FINRA Chief Says Making Jon Corzine Take His Exams Like Everyone Else Would Have Been 'Mindless' Hot
Everyone should read Rick Ketchum's comments on the Corzine affair.
He's not apologizing for the decision to let the former head of Goldman Sachs turned governor of New Jersey keep his securities licenses for decades without taking a follow-up examination.
He doesn't need to apologize. As he says, underlings within FINRA handled that process, and it apparently happens all the time.
And as Ketchum says, Corzine might well have "continued to stay current" with the regulations in the industry even though he hadn't actually taken the test to renew his Series 24 since 1982.
But if the qualifications for running a securities firm are so loose that anyone can come back after a decade in Washington and pick up with no formal review, that tells the public a lot about how FINRA works.
Do principals in the trenches "stay current" with the regulations? They do. Do they have to take their exams anyway? They do.
If nothing else, bending the regulatory rules to make life more convenient for powerful people sets a bad example for everyone in an organization. Workers learn what's allowed from watching their bosses.
When the boss skirts the rules, the workers learn that's OK. And when MF Global failed, we learned that people there were skirting a lot of rules.

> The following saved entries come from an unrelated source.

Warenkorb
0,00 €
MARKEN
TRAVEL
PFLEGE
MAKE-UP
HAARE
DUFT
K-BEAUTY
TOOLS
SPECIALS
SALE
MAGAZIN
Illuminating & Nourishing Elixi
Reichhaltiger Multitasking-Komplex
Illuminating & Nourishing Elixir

One thing Ketchum is quoted as saying makes me a little sick:
"If we were to apply burdens to people with wide-ranging experiences from the supervisory standpoint, who had had an exemplary career in the securities industry before going into public service, we would be acting like mindless regulators slapping on burdens for no reason."
"Acting like regulators" is exactly what FINRA is supposed to do. The "mindless" part isn't part of the job -- every regulator needs to be open to special circumstances -- but the "burdens" are there for a huge reason.
They're what regulators are paid to enforce equally and fairly.